=== INFORMATION SUPPLIED ===
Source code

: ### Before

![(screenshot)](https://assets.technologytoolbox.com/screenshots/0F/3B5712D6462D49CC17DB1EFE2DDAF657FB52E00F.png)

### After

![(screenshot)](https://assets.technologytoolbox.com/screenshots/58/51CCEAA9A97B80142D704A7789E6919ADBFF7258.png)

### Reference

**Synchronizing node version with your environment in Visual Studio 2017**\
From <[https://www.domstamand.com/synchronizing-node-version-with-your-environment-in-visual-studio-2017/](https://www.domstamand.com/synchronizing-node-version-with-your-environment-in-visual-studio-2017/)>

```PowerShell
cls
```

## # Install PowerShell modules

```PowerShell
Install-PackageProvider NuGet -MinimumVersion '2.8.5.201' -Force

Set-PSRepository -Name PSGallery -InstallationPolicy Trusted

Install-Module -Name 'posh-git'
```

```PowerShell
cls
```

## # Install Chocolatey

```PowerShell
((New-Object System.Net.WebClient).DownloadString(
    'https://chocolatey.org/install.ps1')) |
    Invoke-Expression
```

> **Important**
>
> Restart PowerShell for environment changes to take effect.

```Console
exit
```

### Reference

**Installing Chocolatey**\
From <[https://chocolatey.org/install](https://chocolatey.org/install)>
===
TASK TO CARRY OUT: In the listing above, find each line with the word "assets" and return it.

ANSWER SPACE:
![(screenshot)](https://assets.technologytoolbox.com/screenshots/0F/3B5712D6462D49CC17DB1EFE2DDAF657FB52E00F.png)
![(screenshot)](https://assets.technologytoolbox.com/screenshots/58/51CCEAA9A97B80142D704A7789E6919ADBFF7258.png)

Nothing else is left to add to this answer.